研究文本:
────────────────

本申请中,术语“引物”表示这样的寡核苷酸:其能够通过模板依赖性DNA聚合酶“引发”DNA合成,即例如寡核苷酸的3’-末端提供游离3’-OH基团,可以通过模板依赖性DNA聚合酶将更多的“核苷酸”连接至所述3’-OH基团,建立3’至5’磷酸二酯键,由此使用脱氧核苷三磷酸,并且由此释放焦磷酸。
本申请中,术语“上游引物”,是沿着负链进行不间断延长的寡核苷酸;术语“下游引物”,是沿着正链进行不间断延长的寡核苷酸。应理解,当正链和负链的指定发生互换时,对应的上游引物和下游引物的命名也可随之互换。也即,本申请中的上游引物和下游引物是相对而言的。
本申请中的检测探针的5’端均标记有荧光报告基团,3’端均标记有荧光淬灭基团,且当检测探针完整的时候,荧光报告基团所发射的荧光能量被淬灭基团吸收。所述荧光报告基团例如可以选自FAM、JOE、VIC、HEX、ROX、TEXAS RED和CY5中的任意一种,所述荧光淬灭基团例如可以选自MGB、BHQ1和BHQ2中的任意一种。在一些具体实施例中,针对上述区域1至区域4的检测探针的5’端所标记的荧光报告基团均为FAM,3’端所标记的荧光淬灭基团均为MGB。
在一些实施方式中,所述引物探针组1所检测的区域1中胞嘧啶甲基化位点选自Chr14:24147370、Chr14:24147375、Chr14:24147380、Chr14:24147413、Chr14:24147415、Chr14:24147421、Chr14:24147429、Chr14:24147459和Chr14:24147469中的至少一个;
所述引物针探针组2所检测的区域2中胞嘧啶甲基化位点选自Chr14:24147672、Chr14:24147669、Chr14:24147665、Chr14:24147655、Chr14:24147652、Chr14:24147650、Chr14:24147643、Chr14:24147641、Chr14:24147639、Chr14:24147634、Chr14:24147630、Chr14:24147627、Chr14:24147618和Chr14:24147607中的至少一个;
所述引物针探针组3所检测的区域3中胞嘧啶甲基化位点选自Chr14:24147827、Chr14:24147834、Chr14:24147838、Chr14:24147855、Chr14:24147858、Chr14:24147862、Chr14:24147871、Chr14:24147879、Chr14:24147900和Chr14:24147906中的至少一个;
所述引物针探针组4所检测的区域4中胞嘧啶甲基化位点选自Chr14:24148029、Chr14:24148033、Chr14:24148054、Chr14:24148060、Chr14:24148069、Chr14:24148099和Chr14:24148106中的至少一个。

────────────────

给定数据:
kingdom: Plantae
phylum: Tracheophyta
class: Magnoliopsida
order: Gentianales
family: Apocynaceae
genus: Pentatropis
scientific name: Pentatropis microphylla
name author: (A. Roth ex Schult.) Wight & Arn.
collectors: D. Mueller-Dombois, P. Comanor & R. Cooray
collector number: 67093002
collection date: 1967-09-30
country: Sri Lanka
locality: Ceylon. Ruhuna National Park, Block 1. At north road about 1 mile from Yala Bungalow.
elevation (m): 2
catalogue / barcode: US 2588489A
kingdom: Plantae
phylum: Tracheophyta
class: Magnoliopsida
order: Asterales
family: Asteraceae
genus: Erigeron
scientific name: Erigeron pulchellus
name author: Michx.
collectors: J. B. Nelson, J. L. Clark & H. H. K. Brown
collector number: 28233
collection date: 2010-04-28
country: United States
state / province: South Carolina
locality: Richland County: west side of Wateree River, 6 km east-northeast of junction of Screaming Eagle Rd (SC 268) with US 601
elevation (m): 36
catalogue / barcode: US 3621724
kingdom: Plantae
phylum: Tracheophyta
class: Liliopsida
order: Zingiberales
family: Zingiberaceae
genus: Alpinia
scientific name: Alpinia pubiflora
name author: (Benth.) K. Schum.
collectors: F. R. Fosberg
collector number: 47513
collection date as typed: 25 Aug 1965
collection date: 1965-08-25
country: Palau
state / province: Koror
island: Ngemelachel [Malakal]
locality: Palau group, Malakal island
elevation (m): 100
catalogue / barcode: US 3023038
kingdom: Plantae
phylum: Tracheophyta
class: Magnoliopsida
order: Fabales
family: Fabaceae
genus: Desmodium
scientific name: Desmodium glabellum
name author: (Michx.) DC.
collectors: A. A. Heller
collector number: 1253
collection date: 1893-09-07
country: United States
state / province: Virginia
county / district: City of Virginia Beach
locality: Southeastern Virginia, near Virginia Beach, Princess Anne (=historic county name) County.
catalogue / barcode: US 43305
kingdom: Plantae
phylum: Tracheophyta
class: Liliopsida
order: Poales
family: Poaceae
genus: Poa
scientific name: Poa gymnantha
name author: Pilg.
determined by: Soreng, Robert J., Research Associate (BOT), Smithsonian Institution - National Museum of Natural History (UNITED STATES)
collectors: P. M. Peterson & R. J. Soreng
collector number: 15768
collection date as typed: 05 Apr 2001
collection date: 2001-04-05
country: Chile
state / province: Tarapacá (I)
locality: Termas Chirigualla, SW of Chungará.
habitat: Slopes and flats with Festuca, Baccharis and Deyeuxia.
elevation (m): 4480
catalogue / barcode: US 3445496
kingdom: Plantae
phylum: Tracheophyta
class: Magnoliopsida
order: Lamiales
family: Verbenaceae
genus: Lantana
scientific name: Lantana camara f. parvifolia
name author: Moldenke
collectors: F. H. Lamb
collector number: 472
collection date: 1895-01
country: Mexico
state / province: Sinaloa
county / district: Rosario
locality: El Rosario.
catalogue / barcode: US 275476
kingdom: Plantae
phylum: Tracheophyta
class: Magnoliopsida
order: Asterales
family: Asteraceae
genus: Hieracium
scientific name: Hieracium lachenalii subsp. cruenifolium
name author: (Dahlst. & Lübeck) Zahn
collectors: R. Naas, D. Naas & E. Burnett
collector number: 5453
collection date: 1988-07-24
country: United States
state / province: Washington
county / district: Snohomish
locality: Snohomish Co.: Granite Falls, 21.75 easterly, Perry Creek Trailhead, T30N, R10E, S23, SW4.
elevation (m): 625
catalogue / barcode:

────────────────

指定任务:
按照研究文本的具体实施例,针对区域1至区域4的检测探针,其3’端标记的荧光淬灭基团是什么?

输出结果:
均为MGB。